There would be several advantages to Spotify signing its own music artists. Like Netflix did in the development of its shows, Spotify could leverage its massive amounts of internal data for what its users prefer and could even identify up-and-coming indie artists that have been yet to be signed to a music label. It could also use its influential promotional power to grow an artist’s following, inserting their songs into its playlists; one music label has claimed that playlists increase a song’s streams by between 50 and 100 percent.
There are a couple reasons this approach could be a game changer for Spotify. The first is that Spotify would have differentiated content that sets it apart from competing apps that otherwise have the exact same music catalogs. This would hopefully then increase its leverage when negotiating with music labels. But perhaps the most important benefit is that it could simultaneously increase the pay of the artist while paying less for the content overall. How? By increasing the royalty given to the artist while cutting out the expensive middleman that is the music label.

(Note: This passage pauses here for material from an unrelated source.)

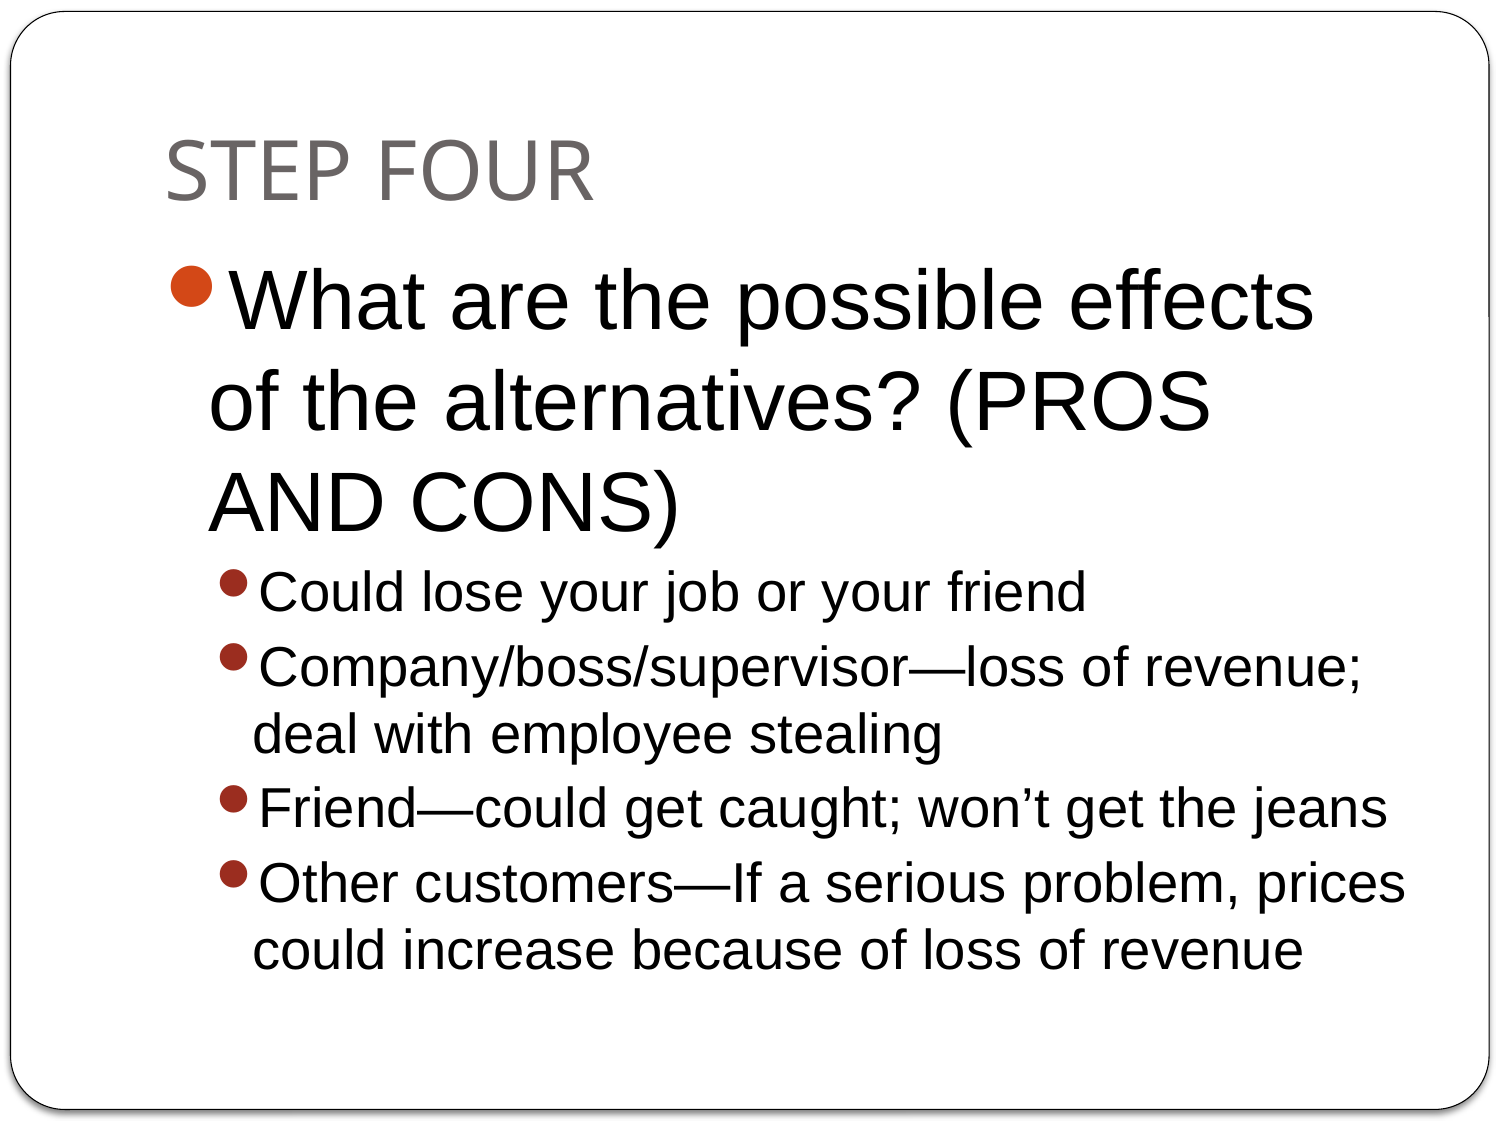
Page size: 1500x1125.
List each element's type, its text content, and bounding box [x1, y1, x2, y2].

title STEP FOUR [150, 45, 1425, 233]
list What are the possible effects of the alternatives? (PROS AND CONS) Could lose your job or your friend Company/boss/supervisor—loss of revenue; deal with employee stealing Friend—could get caught; won’t get the jeans Other customers—If a serious problem, prices could increase because of loss of revenue [150, 237, 1425, 1063]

I’d be remiss if I didn’t mention that Spotify has invested in original content in the past, but it was in video, not music. In fact, it paid between $20,000 and $200,000 per episode for the series it commissioned. But the video market it entered was already crowded and dominated by much larger players, not to mention that video isn’t Spotify’s forte. It would be as if, instead of launching its own shows, Netflix had signed on music artists instead. After lackluster viewership from its users, Spotify drastically scaled back its video efforts around the same time that its head of video content departed from the company.
Of course, there’s one little snag in this entire argument, and it’s that Spotify, in its early bid to gain the skeptical trust it needed from the music labels in order to get them to let it stream their catalogs, allowed those labels to invest in the company. This was probably a smart decision for when it was trying to get off the ground, especially since it was debuting a then-untested model, but this may hinder it in adopting a strategy that is antithetical to the labels’ own interest. It’s unclear to me what kind of voting power they have at the company and whether CEO Daniel Ek has the indepence needed to overrule them.
I certainly hope he does. Now that Spotify’s carved out a new market, there are plenty of new competitors on the scene, and even though it’s currently the leader in music streaming, both in free and paid subscribers, it’s in a vulnerable position, the same vulnerable position Netflix found itself in several years ago.
For Spotify to guarantee its long term security and ensure it isn’t held hostage by the very music labels it depends on, it must become a music label itself.